A Budapest, elle s’est rendu compte dans « ce laboratoire qu’a été l’ISL pour mo » d’une chose: « Je suis plus forte mentalement, beaucoup. » Et de livrer cette anecdote surprenante. Alors qu’elle enchaînait sa 3e course en moins d’une heure, Kelsi Dahlia une de ses adversaires s’avance vers elle et lui lance: « Ça va être dur là… »  La sprinteuse raconte la suite. « Je lui réponds juste, oui c’est possible. Et après elle m’a dit, ‘J’ai essayé de rentrer dans ta tête pour te déstabiliser mais ça n’a pas marché…’ Ah! Ah oui mais il faut prendre un ticket là (rire) on est occupés! C’est un début parce que c’est un travail de toute une vie, mais je suis en train de développer des capacités mentales. »

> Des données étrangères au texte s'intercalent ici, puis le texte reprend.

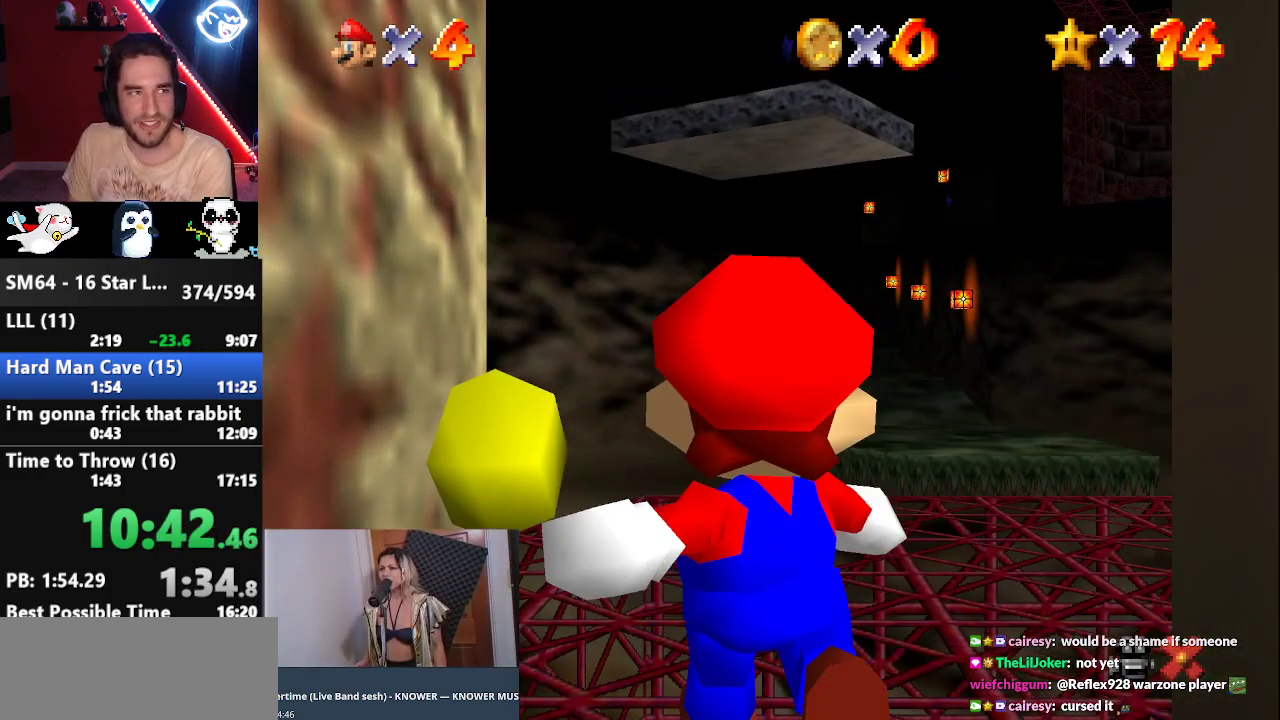
{"buttons": [], "left_stick": "up-right", "events": []}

Béryl Gastaldello rentre également de Budapest avec le compte en banque rempli. Si elle « ne sait pas précisément » combien elle aura gagné sur ce mois et demi de compétition, selon nos estimations elle devrait empocher un peu plus de 250.000 dollars (200.000 euros). « C’est nouveau et mérité. Ce n’est pas vraiment ce qui m’intéresse, mais c’est sûr que ça va faire une grosse différence le fait de pouvoir être serein sur ce côté-là. De pouvoir mettre des choses en place surtout aux Etats Unis où il n’y a pas la sécurité sociale etc… Les rendez-vous médicaux, la psychologue, avoir des massages, ça a un coût tout ça et ça m’amène de la sérénité de pouvoir gagner de l’argent. Il y a deux ans environ j’ai failli arrêter de nager parce que je ne gagnais pas ma vie du tout. Après bon je n’ai pas non plus gagné au loto! »

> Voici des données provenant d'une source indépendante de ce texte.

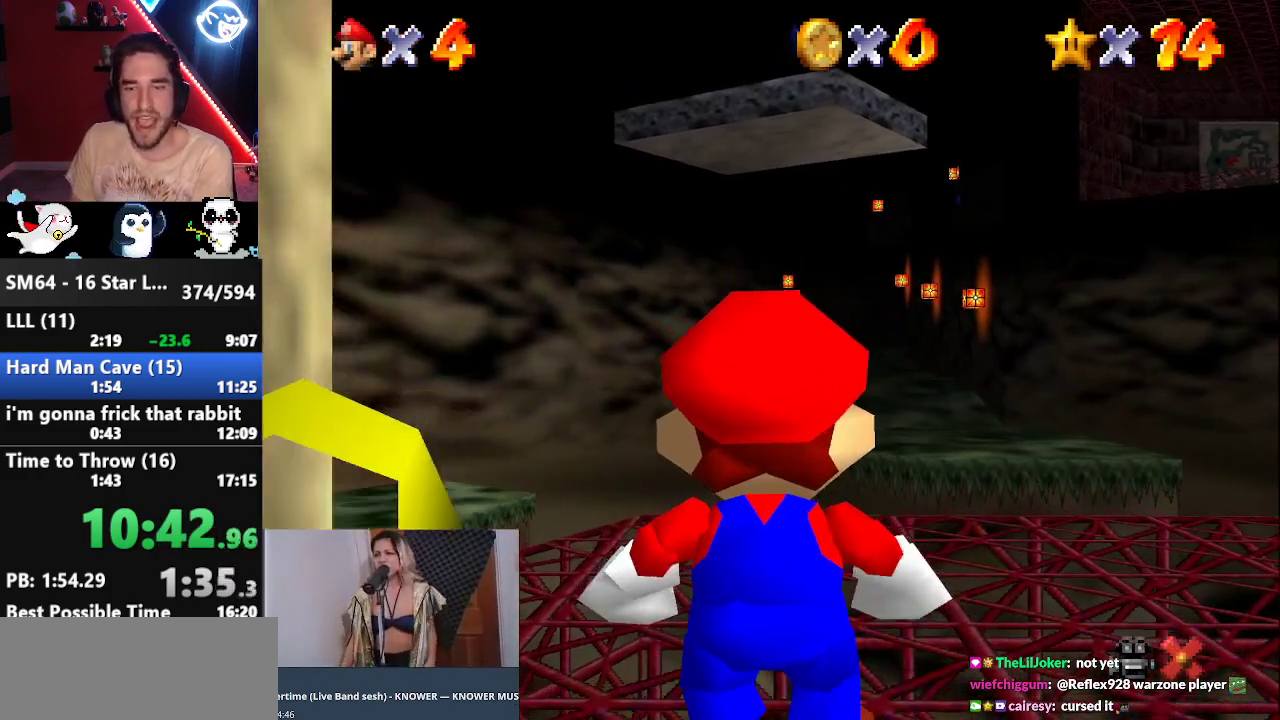
{"buttons": [], "left_stick": "up-right", "events": []}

La nageuse licenciée au cercle des nageurs de Marseille appréhende un peu les jours d’après l’ISL, la sortie de bulle. « Au niveau émotionnel, humainement c’est un truc de fou pour moi. Moi je vis pour tout ce qui est connexion, énergie, et c’est super je m’éclate. Il est possible que ça relâche complètement, et j’espère d’ailleurs que je vais complètement craquer parce qu’il le faut. Là je contiens tout et il ne faut pas. »  Et très vite se replonger dans les bassins. Béryl Gastaldello va rester en France jusqu’aux championnats de France de Saint-Raphaël (10 au 13 décembre) qui marquent le début de la période de qualification pour les Jeux olympiques. Avant de rentrer aux Etats Unis pour enfin terminer les démarches pour obtenir la carte verte.